The private cloud is the new datacenter

Normally, data centers are historically grown and contain a number of different, heterogeneous systems. Depending on the age of the data center, you can see the evolutionary steps of the IT industry. At older companies, you find mainframe computers, large midrange systems, and a number of rack-based Intel servers all together on one data floor. Looking at younger companies, (less than 10 years old), you won’t see this variety of platforms. They will rather count on a larger number of similar hardware, but highly virtualized to achieve the required flexibility and be able to run a large variety of workloads.

Virtualization certainly was the industry trend of the last decade.

But, what’s next?

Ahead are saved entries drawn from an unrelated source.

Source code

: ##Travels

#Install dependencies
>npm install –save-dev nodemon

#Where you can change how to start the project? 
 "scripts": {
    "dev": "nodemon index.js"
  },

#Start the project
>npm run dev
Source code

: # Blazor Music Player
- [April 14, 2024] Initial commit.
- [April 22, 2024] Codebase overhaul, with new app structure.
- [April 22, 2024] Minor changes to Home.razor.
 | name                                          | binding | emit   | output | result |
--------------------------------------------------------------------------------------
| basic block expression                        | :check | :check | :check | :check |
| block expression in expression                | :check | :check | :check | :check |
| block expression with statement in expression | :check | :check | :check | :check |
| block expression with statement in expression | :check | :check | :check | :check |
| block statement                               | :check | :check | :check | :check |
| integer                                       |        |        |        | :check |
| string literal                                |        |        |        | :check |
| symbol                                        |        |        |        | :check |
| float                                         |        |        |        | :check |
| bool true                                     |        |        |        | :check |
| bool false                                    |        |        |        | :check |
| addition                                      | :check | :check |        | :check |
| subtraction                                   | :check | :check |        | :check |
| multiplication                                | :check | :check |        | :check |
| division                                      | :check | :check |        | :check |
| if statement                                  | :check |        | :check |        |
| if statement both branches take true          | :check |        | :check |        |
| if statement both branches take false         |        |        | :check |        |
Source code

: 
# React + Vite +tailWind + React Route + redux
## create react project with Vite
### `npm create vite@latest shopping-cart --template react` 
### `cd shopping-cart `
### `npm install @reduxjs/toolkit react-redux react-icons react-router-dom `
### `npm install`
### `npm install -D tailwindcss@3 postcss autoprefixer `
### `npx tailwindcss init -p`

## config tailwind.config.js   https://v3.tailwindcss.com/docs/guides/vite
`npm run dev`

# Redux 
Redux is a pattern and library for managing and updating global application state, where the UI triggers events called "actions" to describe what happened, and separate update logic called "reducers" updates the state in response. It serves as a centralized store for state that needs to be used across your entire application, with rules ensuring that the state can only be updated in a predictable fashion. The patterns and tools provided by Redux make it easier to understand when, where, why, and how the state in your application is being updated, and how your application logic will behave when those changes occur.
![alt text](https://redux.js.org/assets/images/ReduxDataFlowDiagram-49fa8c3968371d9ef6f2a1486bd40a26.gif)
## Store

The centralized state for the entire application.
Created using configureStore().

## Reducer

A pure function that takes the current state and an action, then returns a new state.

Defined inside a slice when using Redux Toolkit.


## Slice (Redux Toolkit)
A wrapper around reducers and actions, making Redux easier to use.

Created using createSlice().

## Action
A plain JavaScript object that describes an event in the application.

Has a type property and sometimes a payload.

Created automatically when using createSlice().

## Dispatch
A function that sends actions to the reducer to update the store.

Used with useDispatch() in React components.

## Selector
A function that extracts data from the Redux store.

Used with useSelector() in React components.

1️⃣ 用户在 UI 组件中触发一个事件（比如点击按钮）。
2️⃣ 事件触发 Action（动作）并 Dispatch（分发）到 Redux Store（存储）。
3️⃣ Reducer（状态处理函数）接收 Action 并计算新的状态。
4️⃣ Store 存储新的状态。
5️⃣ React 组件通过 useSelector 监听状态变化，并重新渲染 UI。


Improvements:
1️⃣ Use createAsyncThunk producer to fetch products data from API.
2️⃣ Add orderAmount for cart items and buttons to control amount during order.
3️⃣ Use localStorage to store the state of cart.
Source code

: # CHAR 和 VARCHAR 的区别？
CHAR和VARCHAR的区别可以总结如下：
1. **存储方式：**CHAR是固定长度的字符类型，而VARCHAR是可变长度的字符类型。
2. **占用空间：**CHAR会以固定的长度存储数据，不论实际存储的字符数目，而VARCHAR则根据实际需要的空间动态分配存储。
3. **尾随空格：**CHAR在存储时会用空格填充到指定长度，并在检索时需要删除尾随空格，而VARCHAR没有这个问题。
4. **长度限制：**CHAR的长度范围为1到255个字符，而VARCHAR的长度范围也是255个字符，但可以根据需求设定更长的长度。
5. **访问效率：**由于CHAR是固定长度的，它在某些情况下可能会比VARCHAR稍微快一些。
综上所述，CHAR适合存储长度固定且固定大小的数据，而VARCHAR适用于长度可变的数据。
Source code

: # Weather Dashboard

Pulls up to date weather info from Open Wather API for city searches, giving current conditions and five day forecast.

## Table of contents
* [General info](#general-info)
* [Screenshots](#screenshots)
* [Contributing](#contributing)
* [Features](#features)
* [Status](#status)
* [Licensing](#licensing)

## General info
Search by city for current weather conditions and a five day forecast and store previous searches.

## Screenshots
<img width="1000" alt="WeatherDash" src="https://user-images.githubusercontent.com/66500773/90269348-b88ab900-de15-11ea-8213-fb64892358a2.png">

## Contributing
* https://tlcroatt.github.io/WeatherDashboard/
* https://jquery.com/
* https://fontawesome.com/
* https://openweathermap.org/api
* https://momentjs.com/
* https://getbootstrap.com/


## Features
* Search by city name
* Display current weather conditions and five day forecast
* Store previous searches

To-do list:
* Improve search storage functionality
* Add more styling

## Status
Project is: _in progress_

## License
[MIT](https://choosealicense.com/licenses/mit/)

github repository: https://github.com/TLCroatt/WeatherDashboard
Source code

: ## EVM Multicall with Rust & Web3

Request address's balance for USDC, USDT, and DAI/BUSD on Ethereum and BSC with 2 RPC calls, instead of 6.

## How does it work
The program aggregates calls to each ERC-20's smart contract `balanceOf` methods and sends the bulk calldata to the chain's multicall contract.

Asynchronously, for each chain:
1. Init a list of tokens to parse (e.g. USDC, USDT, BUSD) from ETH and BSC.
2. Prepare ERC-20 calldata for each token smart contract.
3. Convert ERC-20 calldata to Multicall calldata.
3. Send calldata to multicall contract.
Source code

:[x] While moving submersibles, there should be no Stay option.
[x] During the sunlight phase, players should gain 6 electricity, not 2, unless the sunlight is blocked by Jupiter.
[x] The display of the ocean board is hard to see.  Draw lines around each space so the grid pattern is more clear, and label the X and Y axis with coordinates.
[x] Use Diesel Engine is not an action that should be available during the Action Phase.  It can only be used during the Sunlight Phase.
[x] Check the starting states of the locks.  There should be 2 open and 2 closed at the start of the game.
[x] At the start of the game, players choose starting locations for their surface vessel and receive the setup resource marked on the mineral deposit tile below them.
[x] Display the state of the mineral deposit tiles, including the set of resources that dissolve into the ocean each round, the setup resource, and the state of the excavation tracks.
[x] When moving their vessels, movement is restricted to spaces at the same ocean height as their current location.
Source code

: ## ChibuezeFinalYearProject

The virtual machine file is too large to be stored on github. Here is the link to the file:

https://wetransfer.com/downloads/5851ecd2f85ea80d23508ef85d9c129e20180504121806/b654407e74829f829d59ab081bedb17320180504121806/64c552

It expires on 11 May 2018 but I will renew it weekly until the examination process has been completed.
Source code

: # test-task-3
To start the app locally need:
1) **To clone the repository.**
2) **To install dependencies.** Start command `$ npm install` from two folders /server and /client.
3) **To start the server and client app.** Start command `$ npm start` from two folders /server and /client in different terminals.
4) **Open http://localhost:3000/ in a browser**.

When we look ahead 10 years from now, what will be the trend of the next decade? I predict, it will be the private cloud!

From a technology point of view, the private cloud is less a revolution than virtualization was. I see it more as a logical next step. Although virtualization changed the way users perceived servers, with cloud computing, users perceive them now as a service.

It is also not a very big effort to add private cloud capabilities to today’s data centers. Every virtualized server farm can be equipped with a cloud computing layer that handles the user interaction, and the provisioning and deprovisioning of virtual servers. So, it is quite easy to adapt to this new technology.

Another reason for private clouds to conquer more and more data center space is because of cloud computing in general: workloads are not limited to run on servers in a specific data center of a company any more. In the next years, we will see more workloads put on public clouds. These remote workloads still require some degree of management and a central control point for provisioning and deprovisioning. Building up this control point for consuming remote public cloud services enables the local private cloud layer to hook in and be managed from the same infrastructure in a hybrid cloud set up.

I mentioned that with cloud computing IT is more perceived as a service than just technology; this is exactly what users outside the IT department will expect in the future. The cloud computing delivery model has already existed in the consumer market for quite some time now. People are used to visiting app stores to install their application software. They understand video on demand and software as a service for their private day-to-day IT usage. In the very near future, users will expect that on their workplaces too.

Summary

If a new data center is designed today, or an existing one is expanded to a larger extent, there are very good reasons to think about a cloud layer right from the start. At least, there are no good reasons not to think about it!